Chief LeBourdais at Whispering Pines, meanwhile, says he wants compensation if Robertson and other opponents succeed in blocking the pipeline, which would provide his band with a “very large sum of money” following years of negotiation with the company.

“If you’re going to say no, that’s ok, but then somebody owes me the value of that negotiated agreement,” he said.

And at a recent public meeting in Burnaby earlier this month as part of the federal government’s review on Trans Mountain, Burnaby Mayor Derek Corrigan summed up the challenges for Trudeau -- using the prime minister’s own words.

“Justin Trudeau said governments give permits but communities give permission,” Corrigan told the panel. “Well, we don’t.”

Canada’s oil companies have struggled to win new outlets for their increasing volumes of petroleum, especially from the oil sands where output may rise 50 percent to 3.7 million barrels a day by 2030, according to the Canadian Association of Petroleum Producers.
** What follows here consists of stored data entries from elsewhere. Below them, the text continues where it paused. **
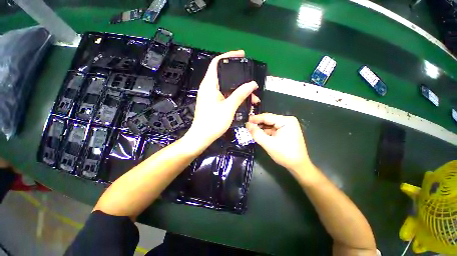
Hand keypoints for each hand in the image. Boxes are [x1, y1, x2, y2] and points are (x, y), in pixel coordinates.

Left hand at [184, 50, 258, 151]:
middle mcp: (208, 88)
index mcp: (209, 84)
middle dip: (240, 78)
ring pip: (226, 88)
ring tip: (253, 98)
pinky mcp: (212, 103)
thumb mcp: (229, 107)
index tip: (242, 55)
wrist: (201, 137)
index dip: (229, 56)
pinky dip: (234, 97)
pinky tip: (244, 103)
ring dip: (239, 90)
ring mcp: (210, 96)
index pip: (217, 63)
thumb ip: (240, 94)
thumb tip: (253, 84)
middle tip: (252, 83)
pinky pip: (225, 95)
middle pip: (224, 75)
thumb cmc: (213, 122)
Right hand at [246, 113, 314, 174]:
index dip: (255, 119)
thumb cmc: (285, 154)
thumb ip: (256, 133)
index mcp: (286, 121)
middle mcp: (287, 121)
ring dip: (261, 128)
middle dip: (258, 124)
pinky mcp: (285, 132)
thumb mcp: (268, 144)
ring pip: (270, 125)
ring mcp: (287, 126)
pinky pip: (273, 129)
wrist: (298, 166)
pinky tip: (259, 134)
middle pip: (269, 120)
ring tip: (251, 130)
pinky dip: (265, 132)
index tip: (246, 120)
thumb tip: (247, 124)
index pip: (267, 117)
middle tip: (247, 126)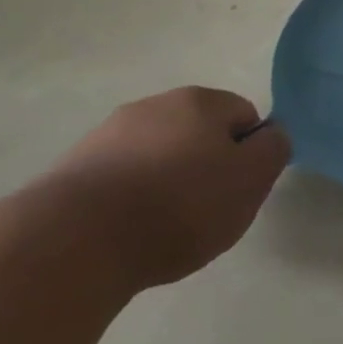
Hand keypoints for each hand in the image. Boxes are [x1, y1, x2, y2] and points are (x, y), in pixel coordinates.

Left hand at [36, 87, 291, 288]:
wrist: (73, 243)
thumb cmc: (181, 204)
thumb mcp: (252, 178)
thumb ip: (274, 150)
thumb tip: (269, 136)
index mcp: (199, 100)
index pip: (244, 116)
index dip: (250, 152)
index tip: (240, 189)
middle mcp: (151, 106)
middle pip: (198, 134)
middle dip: (206, 166)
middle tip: (208, 211)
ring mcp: (104, 137)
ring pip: (156, 158)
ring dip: (165, 185)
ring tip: (163, 229)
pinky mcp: (69, 172)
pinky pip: (119, 182)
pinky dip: (129, 203)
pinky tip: (126, 235)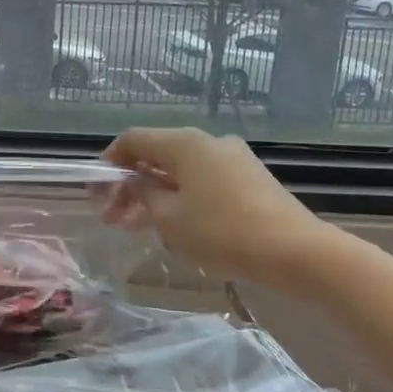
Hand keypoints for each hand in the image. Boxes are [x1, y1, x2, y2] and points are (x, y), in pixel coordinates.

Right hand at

With Enbridge Inc.’s permit for Northern Gateway recently revoked by a federal court and TransCanada Corp.’s Keystone XL approval rejected last year by President Barack Obama, the industry has pinned its hopes on Trans Mountain after years of disappointments.

“There is no question that a decision on the Trans Mountain pipeline is of significant national impact,” said Jeff Gaulin, vice president at the Canadian Association of Petroleum Producers, an industry lobby group in Calgary. “It will be a watershed moment for the development of Canada’s energy resources to reach more international markets.”

New Policy

Trans Mountain will be the first test of Trudeau’s approach to Canada’s resource-heavy economy and highlights how the government is unprepared with policy to support decisions on individual energy projects, said Monica Gattinger, a University of Ottawa professor and director of the school’s Institute for Science, Society and Policy. A policy framework that provides direction on climate, aboriginal relations and cumulative effects is needed to help resolve opposition to such projects, she said.

“We have a number of policy gaps around energy that frankly extend well beyond the remit of any individual energy project decision-making processes,” she said. “Are governments really trying to make climate policy one pipeline at a time? That’s putting the cart before the horse.”

Trudeau wants to remake Canada into a low-carbon society while balancing natural resource development in an economy that relies on commodity exports, making the country more dependent on resources for economic growth than other large wealthy nations. His government is currently developing a climate strategy, including a national price on carbon, in coordination with the provinces.

“All projects are reviewed individually based on science, evidence and the traditional knowledge of indigenous peoples,” Natural Resources Canada said in an emailed response to questions about the Kinder Morgan pipeline.